Assignment:
The required output consists solely of the lines from the line containing "exchange A[i] with A[largest]" through the end of the records, copied exactly.

Provided information:
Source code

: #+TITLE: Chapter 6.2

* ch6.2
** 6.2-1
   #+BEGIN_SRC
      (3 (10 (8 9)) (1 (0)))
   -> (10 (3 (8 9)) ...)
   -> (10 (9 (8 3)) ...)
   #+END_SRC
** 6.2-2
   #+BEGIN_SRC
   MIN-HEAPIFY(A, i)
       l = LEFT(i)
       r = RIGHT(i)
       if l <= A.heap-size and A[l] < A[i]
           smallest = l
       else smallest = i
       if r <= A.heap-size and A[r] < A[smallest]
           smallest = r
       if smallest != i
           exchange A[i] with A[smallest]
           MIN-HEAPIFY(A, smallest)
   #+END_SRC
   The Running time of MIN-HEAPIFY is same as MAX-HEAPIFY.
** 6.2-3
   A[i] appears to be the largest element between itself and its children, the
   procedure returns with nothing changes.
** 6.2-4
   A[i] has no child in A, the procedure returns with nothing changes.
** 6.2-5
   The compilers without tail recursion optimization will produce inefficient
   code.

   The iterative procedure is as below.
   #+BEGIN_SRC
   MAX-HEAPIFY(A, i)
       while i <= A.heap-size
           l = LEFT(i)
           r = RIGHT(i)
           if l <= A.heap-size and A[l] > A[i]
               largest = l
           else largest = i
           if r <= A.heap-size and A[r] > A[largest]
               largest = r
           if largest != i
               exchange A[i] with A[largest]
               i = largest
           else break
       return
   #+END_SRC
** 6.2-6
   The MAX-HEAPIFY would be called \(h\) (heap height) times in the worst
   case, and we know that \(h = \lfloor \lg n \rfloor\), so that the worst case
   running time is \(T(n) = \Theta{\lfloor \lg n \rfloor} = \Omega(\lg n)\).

Reply to the exercise:
               exchange A[i] with A[largest]
               i = largest
           else break
       return
   #+END_SRC
** 6.2-6
   The MAX-HEAPIFY would be called \(h\) (heap height) times in the worst
   case, and we know that \(h = \lfloor \lg n \rfloor\), so that the worst case
   running time is \(T(n) = \Theta{\lfloor \lg n \rfloor} = \Omega(\lg n)\).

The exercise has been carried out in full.